When I was a child in West End (admittedly a smaller place than it is now) I knew just about everyone who lived there. Some I didn't know as well as others but I could put a name to most faces. And almost everyone knew me and my family.
Within our community there were "sub groups". There were the "Wesleyans", who went to the Methodist chapel, and the C of Es from St Thomas'. I went under another, wider, sub group which took in most of Oswaldtwistle, I was "One of St Mary's". There was also the Spread Eagle Lot, who lived in and around Spread Eagle St., the Thwaites Rd. Lot and "Them from th'Hare" who patronised the local tavern.
To our (my mother's) family there was a group known as "The Co-oppers". They were neighbours who shopped at the local Co-op. In the late 1920s my maternal grandfather, who was a local councillor and owned my aunt's baker's shop in West End, had fought against the opening of the Co-op - purely on the grounds of his own self-interest as he didn't want his trade damaged - and he and my aunts looked on Co-op shoppers as traitors.

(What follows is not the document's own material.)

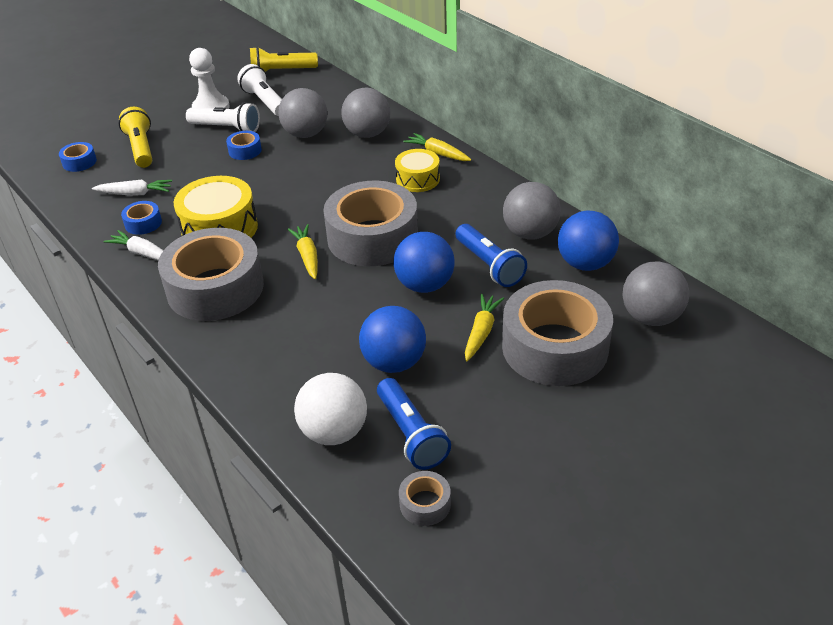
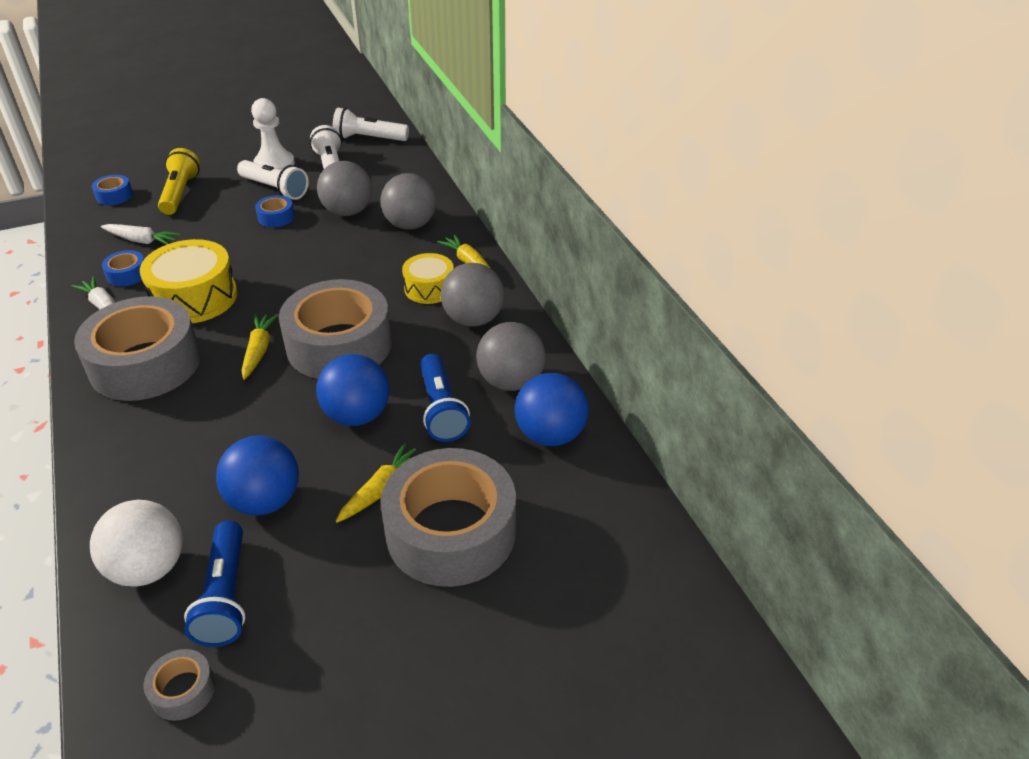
camera: 15 degrees right, 0 degrees up
(281, 71) = (369, 139): yellow flashlight -> white flashlight
(651, 317) = (586, 524): grey ball -> grey ball (473, 319)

School catagorised you too. I was a Paddock Houser, from age 11, and then became one of a new sub group - a teenager - but I still was a West Ender.
The point was everyone knew each other, knew other families' histories, knew each other's business and would rally together in times of trouble or celebration. There was a real feeling of community and of belonging. I don't think you find it so much now and I think we're the poorer for that.